The study obtained by Haaretz maps for the first time the ultra-Orthodox public’s positions regarding gender and sectorial segregation in studies. It was conducted by Dr. Hagit Sofer Furman and Dr. Nitza Kasir and is based on a nationwide telephone survey held last year among a representative sample of 1,500 ultra-Orthodox men and women aged 18-45.
Yulia Eitan, head of the Employment Administration for Special Populations in the ministry, said the decision to conduct the study stemmed from wanting to help the ministry draft a policy about segregation. “Every policy must be based on data,” she said. “This is the first time that we get a diverse picture of the desires of the relevant population – not by proxy but directly.”
Eitan said the findings will serve to “draft a more accurate policy and the means to implement it.”
The study shows that a significant part of the ultra-Orthodox public is willing to study in mixed classes or with partial segregation. Unlike previous studies that made do with stances in principle that demanded segregation, people were asked this time what their approach would be if there were only one training course, in various conditions of segregation. They were also asked about their interest area and place of residence.
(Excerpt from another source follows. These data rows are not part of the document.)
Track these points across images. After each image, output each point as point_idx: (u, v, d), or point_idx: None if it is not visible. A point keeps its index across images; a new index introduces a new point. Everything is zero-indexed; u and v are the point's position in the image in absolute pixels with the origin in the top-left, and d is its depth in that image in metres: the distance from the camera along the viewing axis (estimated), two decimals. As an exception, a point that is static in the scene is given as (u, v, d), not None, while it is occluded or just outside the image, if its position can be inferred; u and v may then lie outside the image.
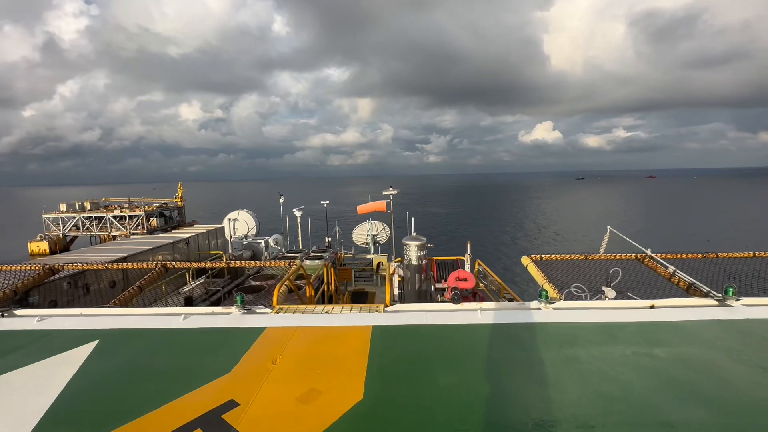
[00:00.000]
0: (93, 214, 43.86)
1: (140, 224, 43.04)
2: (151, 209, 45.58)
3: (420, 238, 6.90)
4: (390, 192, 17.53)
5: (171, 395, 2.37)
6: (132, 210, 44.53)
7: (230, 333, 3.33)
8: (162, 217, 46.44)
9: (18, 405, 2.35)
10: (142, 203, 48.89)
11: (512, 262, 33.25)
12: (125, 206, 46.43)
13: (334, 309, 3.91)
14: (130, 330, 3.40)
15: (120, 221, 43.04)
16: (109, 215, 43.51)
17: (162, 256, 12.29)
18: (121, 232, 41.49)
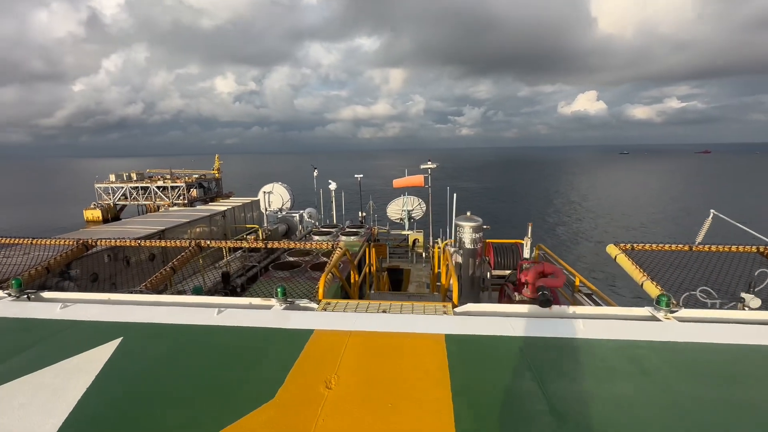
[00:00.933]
0: (139, 185, 45.87)
1: (181, 195, 44.57)
2: (191, 180, 47.05)
3: (475, 219, 6.07)
4: (428, 166, 16.55)
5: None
6: (174, 181, 46.13)
7: (271, 336, 2.76)
8: (201, 188, 47.89)
9: (18, 428, 1.88)
10: (183, 174, 50.50)
11: (564, 247, 31.19)
12: (167, 177, 48.16)
13: (392, 307, 3.25)
14: (158, 326, 2.90)
15: (163, 191, 44.74)
16: (153, 186, 45.29)
17: (200, 228, 12.22)
18: (164, 202, 43.18)
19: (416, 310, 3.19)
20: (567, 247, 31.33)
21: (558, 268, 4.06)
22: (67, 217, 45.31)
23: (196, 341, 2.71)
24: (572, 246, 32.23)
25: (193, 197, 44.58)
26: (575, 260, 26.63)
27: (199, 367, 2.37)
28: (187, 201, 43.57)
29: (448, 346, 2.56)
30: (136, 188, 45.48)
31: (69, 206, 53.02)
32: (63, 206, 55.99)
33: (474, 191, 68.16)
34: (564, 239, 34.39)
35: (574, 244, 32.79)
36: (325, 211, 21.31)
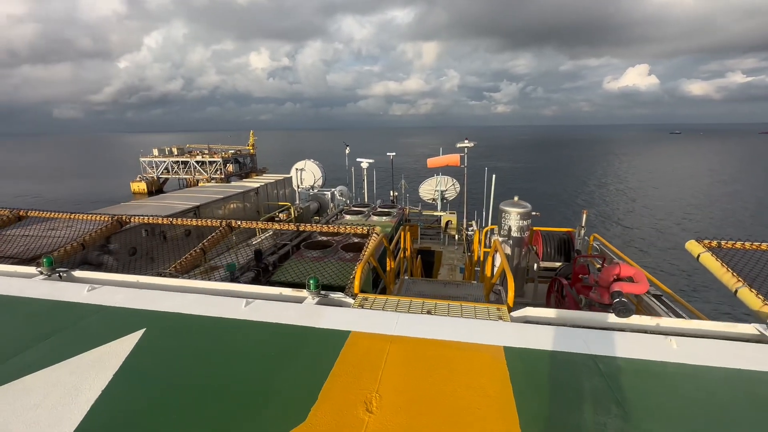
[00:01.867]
0: (179, 159, 47.53)
1: (218, 169, 45.83)
2: (227, 156, 48.19)
3: (523, 204, 5.50)
4: (465, 144, 15.73)
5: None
6: (211, 156, 47.43)
7: (303, 336, 2.45)
8: (237, 164, 49.03)
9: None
10: (220, 150, 51.81)
11: (617, 238, 27.83)
12: (206, 152, 49.58)
13: (437, 306, 2.86)
14: (183, 317, 2.68)
15: (202, 166, 46.17)
16: (193, 160, 46.79)
17: (234, 204, 12.28)
18: (202, 177, 44.63)
19: (466, 311, 2.78)
20: (621, 239, 27.68)
21: (639, 270, 3.47)
22: (115, 189, 48.08)
23: (221, 338, 2.45)
24: (627, 236, 28.46)
25: (229, 172, 45.76)
26: (632, 255, 24.19)
27: (221, 374, 2.10)
28: (223, 176, 44.83)
29: (509, 361, 2.15)
30: (177, 162, 47.20)
31: (117, 179, 56.23)
32: (112, 179, 59.49)
33: (508, 171, 65.62)
34: (619, 230, 30.43)
35: (627, 234, 29.04)
36: (356, 190, 21.06)
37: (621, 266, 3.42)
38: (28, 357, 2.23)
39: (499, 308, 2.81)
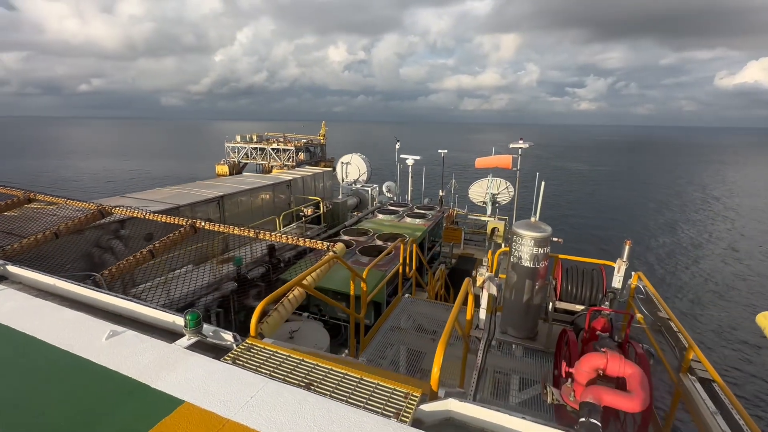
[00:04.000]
0: (257, 146, 50.98)
1: (291, 157, 48.22)
2: (299, 145, 50.51)
3: (541, 228, 4.36)
4: (519, 145, 14.06)
5: None
6: (285, 144, 50.08)
7: (131, 395, 1.87)
8: (308, 153, 51.24)
9: None
10: (293, 138, 54.52)
11: (681, 282, 19.74)
12: (281, 140, 52.55)
13: (327, 377, 2.07)
14: (28, 339, 2.26)
15: (276, 153, 49.00)
16: (269, 147, 49.82)
17: (264, 195, 12.32)
18: (276, 163, 47.28)
19: (358, 393, 1.96)
20: (687, 283, 20.13)
21: (635, 367, 2.28)
22: (204, 170, 53.13)
23: (45, 376, 1.97)
24: (695, 281, 20.49)
25: (300, 160, 47.85)
26: (697, 310, 17.12)
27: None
28: (295, 163, 47.00)
29: None
30: (255, 149, 50.61)
31: (206, 161, 62.13)
32: (202, 161, 66.12)
33: (578, 174, 59.48)
34: (687, 274, 21.35)
35: (698, 279, 20.82)
36: (402, 187, 20.30)
37: (612, 357, 2.26)
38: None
39: (408, 395, 1.95)
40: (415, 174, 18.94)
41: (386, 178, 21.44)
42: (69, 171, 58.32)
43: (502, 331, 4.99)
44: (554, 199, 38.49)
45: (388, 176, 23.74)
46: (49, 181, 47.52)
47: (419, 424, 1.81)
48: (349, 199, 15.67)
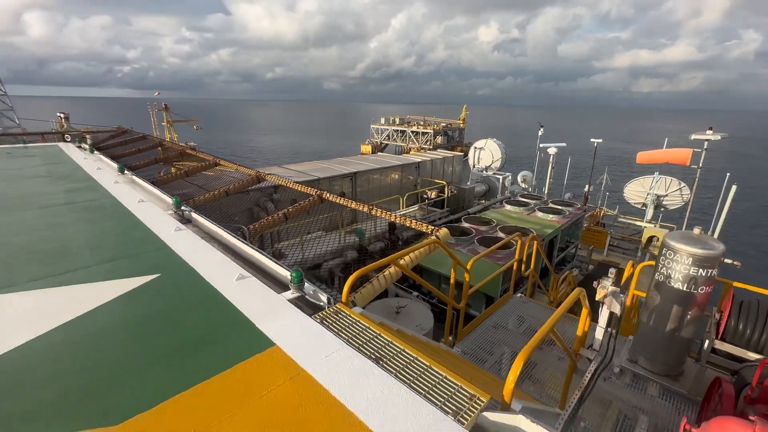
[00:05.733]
0: (398, 128, 53.76)
1: (429, 141, 49.34)
2: (438, 128, 51.15)
3: (708, 243, 3.42)
4: (705, 137, 11.01)
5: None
6: (425, 127, 51.40)
7: (236, 326, 2.28)
8: (445, 137, 51.53)
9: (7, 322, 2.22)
10: (433, 122, 55.46)
11: None
12: (421, 123, 54.14)
13: (397, 357, 2.10)
14: (192, 273, 2.95)
15: (415, 136, 50.83)
16: (409, 130, 52.00)
17: (394, 175, 12.87)
18: (414, 146, 49.14)
19: (423, 380, 1.92)
20: None
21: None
22: (350, 148, 59.20)
23: (189, 300, 2.57)
24: None
25: (437, 144, 48.52)
26: None
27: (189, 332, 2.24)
28: (432, 147, 47.95)
29: None
30: (396, 131, 53.44)
31: (353, 140, 68.92)
32: (350, 139, 73.67)
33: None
34: None
35: None
36: (540, 177, 18.45)
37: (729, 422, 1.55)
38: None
39: (474, 397, 1.82)
40: (557, 164, 16.94)
41: (523, 166, 19.81)
42: (251, 142, 72.52)
43: (630, 359, 4.18)
44: (747, 210, 29.21)
45: (525, 165, 21.88)
46: (233, 149, 60.09)
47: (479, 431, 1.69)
48: (477, 185, 15.11)
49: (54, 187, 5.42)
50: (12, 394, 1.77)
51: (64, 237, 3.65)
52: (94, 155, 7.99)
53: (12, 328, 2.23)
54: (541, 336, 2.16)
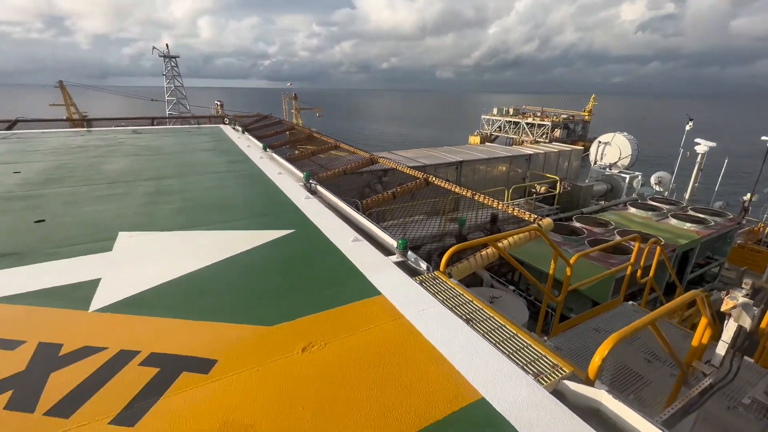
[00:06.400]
0: (511, 119, 50.96)
1: (545, 134, 45.80)
2: (557, 120, 47.00)
3: None
4: None
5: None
6: (542, 119, 47.75)
7: (349, 272, 2.77)
8: (566, 130, 47.08)
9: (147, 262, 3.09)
10: (552, 113, 51.08)
11: None
12: (537, 115, 50.41)
13: (486, 322, 2.32)
14: (317, 233, 3.59)
15: (530, 128, 47.64)
16: (523, 122, 48.93)
17: (501, 167, 12.45)
18: (528, 138, 46.20)
19: (509, 343, 2.11)
20: None
21: None
22: (458, 139, 58.54)
23: (315, 258, 3.17)
24: None
25: (554, 137, 44.70)
26: None
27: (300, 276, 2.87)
28: (548, 140, 44.43)
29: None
30: (509, 122, 50.78)
31: (462, 130, 67.82)
32: (459, 130, 72.61)
33: None
34: None
35: None
36: (681, 180, 15.65)
37: None
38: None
39: (557, 366, 1.94)
40: (707, 166, 14.19)
41: (658, 167, 17.01)
42: (363, 130, 76.79)
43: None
44: None
45: (662, 166, 18.74)
46: (347, 135, 64.45)
47: (558, 396, 1.82)
48: (596, 184, 13.64)
49: (219, 159, 6.86)
50: (203, 296, 2.54)
51: (227, 195, 4.72)
52: (244, 135, 9.71)
53: (201, 254, 3.11)
54: (642, 323, 2.12)
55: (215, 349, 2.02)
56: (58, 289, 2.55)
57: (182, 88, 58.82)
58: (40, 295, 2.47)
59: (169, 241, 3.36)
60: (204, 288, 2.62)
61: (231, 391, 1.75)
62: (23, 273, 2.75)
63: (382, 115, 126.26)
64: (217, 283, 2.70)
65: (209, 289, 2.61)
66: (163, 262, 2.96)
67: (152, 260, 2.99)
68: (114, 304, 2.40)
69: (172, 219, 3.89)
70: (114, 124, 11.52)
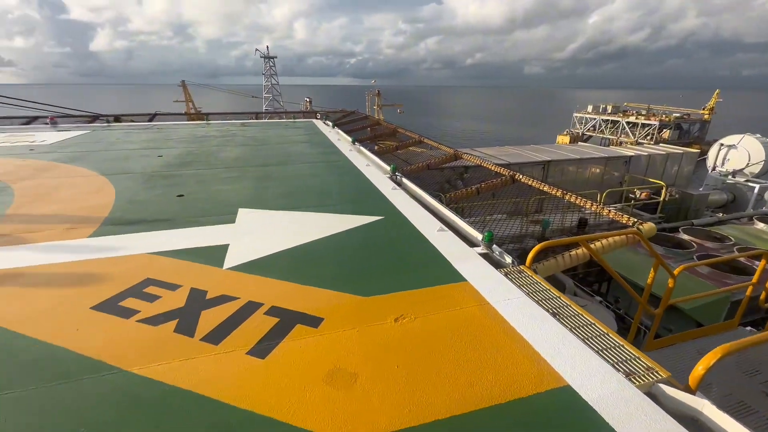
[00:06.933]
0: (609, 118, 46.05)
1: (650, 134, 40.70)
2: (668, 120, 41.34)
3: None
4: None
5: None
6: (647, 118, 42.47)
7: (431, 254, 2.94)
8: (677, 130, 41.20)
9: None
10: (661, 112, 45.11)
11: None
12: (642, 113, 44.94)
13: (571, 318, 2.30)
14: (401, 217, 3.83)
15: (631, 128, 42.70)
16: (623, 120, 43.94)
17: (595, 169, 11.41)
18: (628, 140, 41.53)
19: (596, 340, 2.09)
20: None
21: None
22: (543, 138, 54.78)
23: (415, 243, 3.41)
24: None
25: (662, 139, 39.45)
26: None
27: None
28: (654, 142, 39.45)
29: None
30: (606, 121, 46.03)
31: (550, 129, 63.17)
32: (546, 128, 67.86)
33: None
34: None
35: None
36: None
37: None
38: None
39: (651, 369, 1.89)
40: None
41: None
42: (444, 126, 75.90)
43: None
44: None
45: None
46: (427, 132, 64.09)
47: (652, 399, 1.78)
48: (714, 193, 11.81)
49: (313, 150, 7.52)
50: (308, 265, 2.92)
51: (322, 183, 5.21)
52: (334, 130, 10.42)
53: (305, 231, 3.55)
54: (759, 339, 1.94)
55: (321, 309, 2.35)
56: (199, 249, 3.15)
57: (278, 86, 64.26)
58: (187, 253, 3.08)
59: (278, 218, 3.88)
60: (309, 259, 3.01)
61: (336, 345, 2.05)
62: (174, 235, 3.45)
63: (464, 112, 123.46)
64: (319, 256, 3.08)
65: (314, 260, 3.00)
66: (275, 235, 3.45)
67: (267, 233, 3.50)
68: (240, 265, 2.90)
69: (278, 200, 4.46)
70: (224, 118, 13.20)
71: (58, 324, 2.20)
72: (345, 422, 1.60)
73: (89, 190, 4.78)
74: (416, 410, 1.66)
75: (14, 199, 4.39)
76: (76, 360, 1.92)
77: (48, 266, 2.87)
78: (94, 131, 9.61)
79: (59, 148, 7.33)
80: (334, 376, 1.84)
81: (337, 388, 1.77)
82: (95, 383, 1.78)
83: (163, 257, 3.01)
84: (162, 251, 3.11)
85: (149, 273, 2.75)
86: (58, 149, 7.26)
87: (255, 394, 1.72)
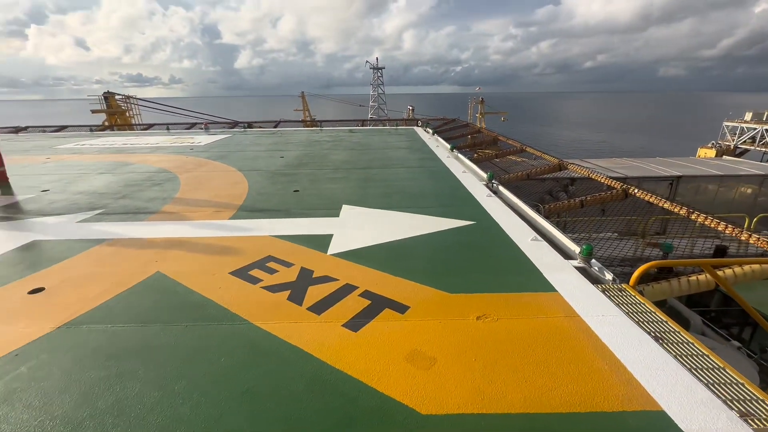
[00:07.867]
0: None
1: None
2: None
3: None
4: None
5: None
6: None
7: (526, 268, 2.90)
8: None
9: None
10: None
11: None
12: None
13: (674, 336, 2.07)
14: (491, 223, 3.85)
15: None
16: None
17: (744, 188, 9.34)
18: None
19: (705, 372, 1.86)
20: None
21: None
22: (679, 151, 46.49)
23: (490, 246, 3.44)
24: None
25: None
26: None
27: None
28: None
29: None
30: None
31: (688, 140, 53.16)
32: (683, 139, 57.61)
33: None
34: None
35: None
36: None
37: None
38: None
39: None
40: None
41: None
42: (551, 136, 70.19)
43: None
44: None
45: None
46: (530, 141, 59.81)
47: None
48: None
49: (412, 155, 7.86)
50: (400, 260, 3.17)
51: (419, 186, 5.47)
52: (433, 137, 10.66)
53: (401, 229, 3.83)
54: None
55: (408, 298, 2.57)
56: (309, 236, 3.67)
57: (383, 95, 67.48)
58: (300, 238, 3.62)
59: (376, 216, 4.25)
60: (401, 254, 3.27)
61: (419, 331, 2.24)
62: (290, 222, 4.06)
63: (577, 120, 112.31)
64: (411, 252, 3.31)
65: (405, 255, 3.24)
66: (373, 230, 3.80)
67: (366, 228, 3.88)
68: (341, 252, 3.29)
69: (377, 199, 4.85)
70: (334, 125, 14.53)
71: (207, 281, 2.84)
72: (421, 396, 1.77)
73: (230, 182, 5.86)
74: (489, 400, 1.75)
75: (181, 186, 5.64)
76: (219, 309, 2.48)
77: (201, 239, 3.68)
78: (234, 135, 11.57)
79: (210, 148, 9.06)
80: (415, 356, 2.02)
81: (417, 367, 1.95)
82: (230, 329, 2.29)
83: (281, 240, 3.58)
84: (281, 235, 3.70)
85: (271, 251, 3.33)
86: (209, 149, 8.98)
87: (348, 359, 2.01)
These questions required them to choose from different possibilities “rather than looking at a single consideration each time” the researchers said.
The study also found differences among groups within the ultra-Orthodox community regarding their positions on sectorial and gender segregation. Habad members, people from Western countries and newly religious were more open compared to people from Arab countries, Lithuanians and Hasidim.
These data are also significant to segregation in academia, where the council expanded the possibility for newly religious Jews or new immigrants to study in gender segregated groups.
Another finding is that ultra-Orthodox people who live or work in a heterogeneous environment are more willing to support studies without gender and sectorial segregation.
Some of the surveyed people said the discourse on segregation was influenced by the most conservative groups like the Gerer and Vizhnitz hasidic courts, which “don’t reflect the prevalent approach in the ultra-Orthodox community, which is more moderate.”
Also, some of the interviewees said they had intended to study in a mixed classroom, but after they were offered the option of studying in a segregated group they took the latter.
Ultimately, interviewees who studied in mixed classes because they had no choice in their field of study or place of residence “got a lot out of it both in learning and employment, and grew closer to other parts of society.”
The findings shed a new, problematic light on the Council for Higher Education, whose approach is the reverse – harsh gender segregation in the teaching staff and in the classrooms that is spreading throughout the campuses and expanding the trend to study separately.
Last week Haaretz published reports indicating there was no grounds for the claim – that the council made to the High Court of Justice – that the segregation in academic studies was minimal and controlled.
The study strengthens the understanding that gender segregation is only one of several considerations that influence ultra-Orthodox people’s choice of learning institution.
Dr. Netta Barak-Corren from Hebrew University reached similar conclusions in a study she conducted two years ago. The council’s policy was not only devoid of a research basis, but was strengthening the radical ultra-Orthodox groups, which were sweeping the moderate ones into a world of separation, she found.
The council responded that the study shows most of the ultra-Orthodox population would not take part in vocational training without gender segregation. “The report’s recommendations were passed to the steering committee on ultra-Orthodox affairs, which concluded that overall there’s a growing need for an adjusted program that would make higher education accessible to all parts of the ultra-Orthodox population, therefore the council’s policy should not be changed,” the council said.